Грохачиха смотрела в темноту и спокойно раздумывала, как поступят немцы: Грохач сидит в качестве заложника, — кто же будет отвечать за несдачу хлеба, он или она? Решила, что все же она. Но это ее не беспокоило. Маленьких детей нет, девушки взрослые, справятся.

Со сжимающимся от горя сердцем думала молодая Банюк, что вот теперь не дождется мужа. Месяц тому назад он написал письмо, что лежит раненый в госпитале, а когда выйдет, может, получит на несколько дней отпуск домой. Месяц прошел, в деревне немцы, а когда придут свои, — ее не будет. Ей стало так жаль — не себя, а мужа. Мягкий, беспомощный, тяжело ему будет одному.

Люди лежали в темноте, думали. Каждый по-своему, каждый о своем. Думали о хлебе. Он сыпался золотистой струей, катился живым потоком — золотая кровь земли, ждал в земле лучших дней, когда придут свои. Разные люди лежали по избам, самые разные, непохожие друг на друга. Но в эту ночь все знали и думали об одном, и без разговоров, обсуждений, каждый за себя, твердо и бесповоротно решили, что хлеб останется в земле, что не вырвать его немецким лапам из тайников и что это важнее жизни.

Над деревней с хохотом, стонами, визгом, в шуме вихря носилась немецкая смерть. Страшная, шумная, жестокая, хохочущая над своей жертвой. По избам все слышали ее.

По немецкие солдаты, стоящие на постах, замерзающие в карауле, в ту же ночь пугливо оглядывались через плечо, старались потише ступать по снегу. Они тоже слышали смерть. Она таилась, подкрадывалась, подходила совсем близко, дышала в лицо бесшумным, ледяным дыханием. Они чуяли ее, притаившуюся во рву, укрывшуюся за углом избы, бесшумно взбирающуюся на соломенные крыши. Она смотрела на них тысячами ледяных глаз, сжатыми губами, без слов произносила приговор. Она тихо переходила деревенские плетни, останавливалась у изгородей, наклоняясь над колодцами. Она была везде, они всюду чувствовали ее, немецкие солдаты. Смерть шла рядом с ними по деревенской улице, вместе с ними останавливалась у хат, сопутствовала им, когда они возвращались в дома, натягивала на их глаза черную завесу тяжелого сна. Они чувствовали ее холодный взгляд на своем теле, их пронизывали ее невидимые глаза, замораживало дыхание ее невидимых уст. До мозга костей чувствовали они ее, молчаливую, неумолимую украинскую смерть, что считала, пересчитывала их костлявым пальцем.

Глава пятая

Ветер шумел и выл, сарай трещал, словно вот-вот сорвется с места, свалится вниз в овраг. Балки тряслись, соломенная крыша шелестела, ветер подхватывал клочья соломы и уносил их далеко за деревню, на равнины, на снежные поля, теряющиеся в туманах пляшущего снега.

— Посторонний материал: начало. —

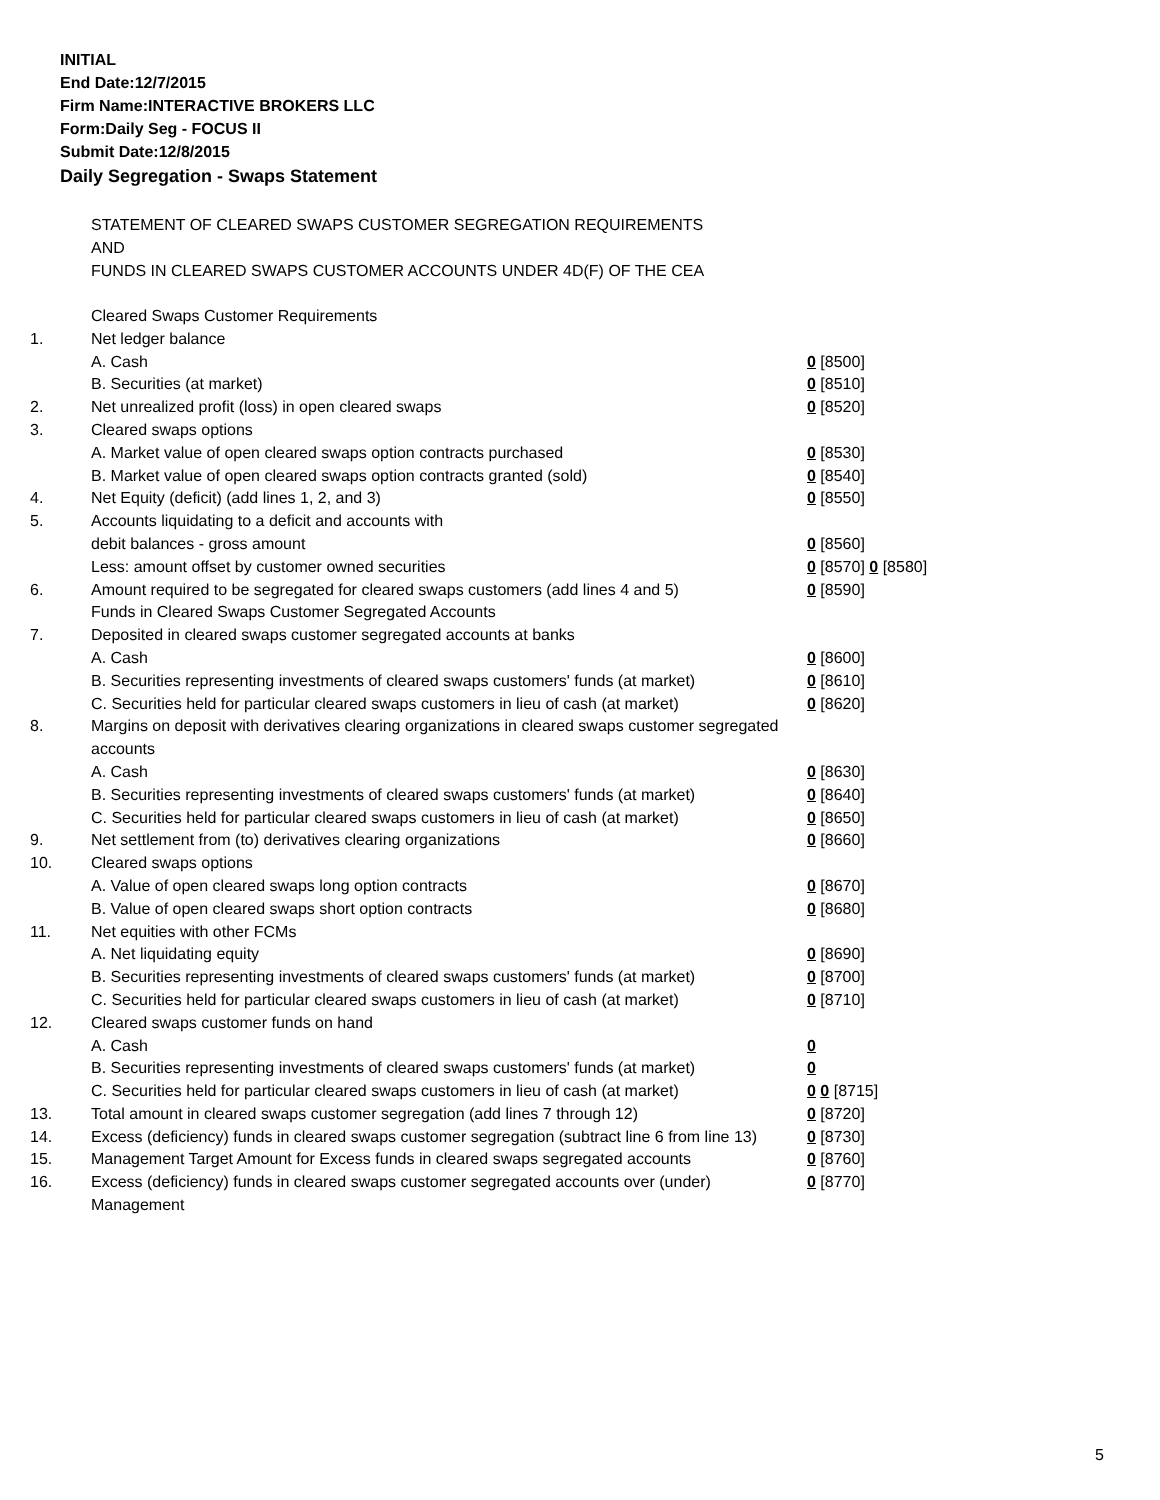INITIAL
End Date:12/7/2015
Firm Name:INTERACTIVE BROKERS LLC
Form:Daily Seg - FOCUS II
Submit Date:12/8/2015
Daily Segregation - Swaps Statement
STATEMENT OF CLEARED SWAPS CUSTOMER SEGREGATION REQUIREMENTS
AND
FUNDS IN CLEARED SWAPS CUSTOMER ACCOUNTS UNDER 4D(F) OF THE CEA
| | Cleared Swaps Customer Requirements | |
| 1. | Net ledger balance | |
| | A. Cash | 0 [8500] |
| | B. Securities (at market) | 0 [8510] |
| 2. | Net unrealized profit (loss) in open cleared swaps | 0 [8520] |
| 3. | Cleared swaps options | |
| | A. Market value of open cleared swaps option contracts purchased | 0 [8530] |
| | B. Market value of open cleared swaps option contracts granted (sold) | 0 [8540] |
| 4. | Net Equity (deficit) (add lines 1, 2, and 3) | 0 [8550] |
| 5. | Accounts liquidating to a deficit and accounts with | |
| | debit balances - gross amount | 0 [8560] |
| | Less: amount offset by customer owned securities | 0 [8570] 0 [8580] |
| 6. | Amount required to be segregated for cleared swaps customers (add lines 4 and 5) | 0 [8590] |
| | Funds in Cleared Swaps Customer Segregated Accounts | |
| 7. | Deposited in cleared swaps customer segregated accounts at banks | |
| | A. Cash | 0 [8600] |
| | B. Securities representing investments of cleared swaps customers' funds (at market) | 0 [8610] |
| | C. Securities held for particular cleared swaps customers in lieu of cash (at market) | 0 [8620] |
| 8. | Margins on deposit with derivatives clearing organizations in cleared swaps customer segregated accounts | |
| | A. Cash | 0 [8630] |
| | B. Securities representing investments of cleared swaps customers' funds (at market) | 0 [8640] |
| | C. Securities held for particular cleared swaps customers in lieu of cash (at market) | 0 [8650] |
| 9. | Net settlement from (to) derivatives clearing organizations | 0 [8660] |
| 10. | Cleared swaps options | |
| | A. Value of open cleared swaps long option contracts | 0 [8670] |
| | B. Value of open cleared swaps short option contracts | 0 [8680] |
| 11. | Net equities with other FCMs | |
| | A. Net liquidating equity | 0 [8690] |
| | B. Securities representing investments of cleared swaps customers' funds (at market) | 0 [8700] |
| | C. Securities held for particular cleared swaps customers in lieu of cash (at market) | 0 [8710] |
| 12. | Cleared swaps customer funds on hand | |
| | A. Cash | 0 |
| | B. Securities representing investments of cleared swaps customers' funds (at market) | 0 |
| | C. Securities held for particular cleared swaps customers in lieu of cash (at market) | 0 0 [8715] |
| 13. | Total amount in cleared swaps customer segregation (add lines 7 through 12) | 0 [8720] |
| 14. | Excess (deficiency) funds in cleared swaps customer segregation (subtract line 6 from line 13) | 0 [8730] |
| 15. | Management Target Amount for Excess funds in cleared swaps segregated accounts | 0 [8760] |
| 16. | Excess (deficiency) funds in cleared swaps customer segregated accounts over (under) Management | 0 [8770] |
5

Олена кричала. Кричала во весь голос. Ее тело рвала дикая боль. Теперь отозвались все удары прикладов, все уколы штыком, все падения на землю, когда солдаты гоняли ее ночью по дороге, холод сарая, жажда, голод. Все это бросилось на нее, как стадо голодных волков, кусало, рвало хищными зубами. Казалось, что тело разрывается на куски, что оно горит живым огнем, что его пронизывают тысячи отравленных лезвий.

Олена кричала. Теперь можно было кричать. Она ведь рожает — и можно было сломить печать молчания, которую наложила напряженная до последнего воля, с момента, когда, немцы вытащили ее из дому, и до самой той минуты, когда она поняла, что все же, наперекор всему и вопреки всему, — рожает. Что удары прикладов, мороз, падения на снег не убили ребенка в ее лоне. Он был жив и хотел на свет, рвался на свет, пробивал себе дорогу, безжалостно раздирая ее тело.

Она кричала нечеловеческим, звериным криком, и этот крик приносил ей облегчение. В нем тонула боль, исчезал холод, умолкал ветер, мрачно воющий за стенами.